▶ _TASK A_: Quote the court opinion word for word, starting at "Appeal Number AO" and ending at "81000 et seq.)".

Opinion
RACANELLI, P. J.
Appeal Number AO 15571
On October 28, 1980, William D. Curtis, District Attorney for the County of Monterey, brought an action in the public interest in the name of the People of the State of California against defendant William G. Peters, then a member of the Monterey County Planning Commission, to enforce the financial disclosure and reporting requirements of the Political Reform Act of 1974 (Gov. Code, § 81000 et seq.)
and the Monterey Conflict of Interest Code applicable to planning commissioners.
In an amended complaint filed February 24, 1981, appellant sought injunctive relief and civil penalties; the gravamen of the several charges relates to the claimed failure of respondent to fully and accurately report certain economic interests and investments in his disclosure statements filed for the years 1977 through 1980. Following an extended trial before an advisory jury, the trial court made findings and conclusions in support of a judgment entered in favor of respondent together with an award for attorneys’ fees.
On appeal, appellant challenges the sufficiency of the evidence to support the findings and further claims a denial of a fair trial as a result of a witness exclusion order. Respondent separately appeals from a final order after submission taxing costs relating to the award of attorneys’ fees. We have consolidated both appeals.
I
We consider appellant’s threshold argument that the trial court committed reversible error in excluding his principal investigator from the courtroom during the trial. For reasons which we explain, we are compelled to agree.
At the outset of trial respondent moved to exclude all witnesses during trial proceedings. (Evid. Code, § 777, subd. (a).) At that point, the prosecutor, Deputy District Attorney Terry Spitz, designated his investigator, Richard
Hack, as the officer to be present to assist in the presentation of the case. Respondent objected on the grounds that the rationale permitting a designated officer to be present in a criminal trial did not apply to a civil prosecution and that investigator Hack, as a potential witness, was subject to discretionary exclusion. Relying principally on subdivision (c) of Evidence Code section 777,
the prosecutor argued that the People of the State of California as the party plaintiff constituted an artificial entity entitled to be present at trial through “an officer or employee designated by its attorney ...” (subd. (c)). The prosecutor contended that the presence of investigator Hack, who had supervised the extensive pretrial investigation on behalf of the People and was most familiar with the witnesses expected to testify, was essential in order to assist trial counsel in the presentation of the case including examination of witnesses and unanticipated factual matters which might arise during progress of the trial. To exclude the investigating officer designated on behalf of the People while recognizing the adversary party’s right to be present to assist in his defense (see subd. (b)) would, it was argued, work a manifest injustice on the People.

▶ _DATA ENTRIES_:
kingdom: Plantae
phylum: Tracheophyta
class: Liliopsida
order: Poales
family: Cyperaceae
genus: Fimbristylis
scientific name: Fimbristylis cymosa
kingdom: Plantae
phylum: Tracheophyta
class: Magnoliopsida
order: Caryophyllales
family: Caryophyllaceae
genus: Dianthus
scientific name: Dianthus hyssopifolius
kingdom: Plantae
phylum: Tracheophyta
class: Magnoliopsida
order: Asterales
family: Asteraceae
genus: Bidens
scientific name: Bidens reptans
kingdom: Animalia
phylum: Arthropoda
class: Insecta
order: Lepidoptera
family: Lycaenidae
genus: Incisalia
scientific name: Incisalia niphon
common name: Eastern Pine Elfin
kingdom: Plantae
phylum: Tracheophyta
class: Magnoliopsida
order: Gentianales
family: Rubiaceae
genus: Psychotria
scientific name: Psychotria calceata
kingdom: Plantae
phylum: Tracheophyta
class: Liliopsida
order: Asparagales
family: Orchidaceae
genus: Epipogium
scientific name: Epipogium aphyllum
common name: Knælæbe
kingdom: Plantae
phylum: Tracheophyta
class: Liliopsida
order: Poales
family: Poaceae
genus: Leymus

▶ _TASK B_: Gather each line in the rows that contains the string "order". Case counts.

▶ _FULL RESPONSE A_:
Appeal Number AO 15571
On October 28, 1980, William D. Curtis, District Attorney for the County of Monterey, brought an action in the public interest in the name of the People of the State of California against defendant William G. Peters, then a member of the Monterey County Planning Commission, to enforce the financial disclosure and reporting requirements of the Political Reform Act of 1974 (Gov. Code, § 81000 et seq.)

▶ _FULL RESPONSE B_:
order: Poales
order: Caryophyllales
order: Asterales
order: Lepidoptera
order: Gentianales
order: Asparagales
order: Poales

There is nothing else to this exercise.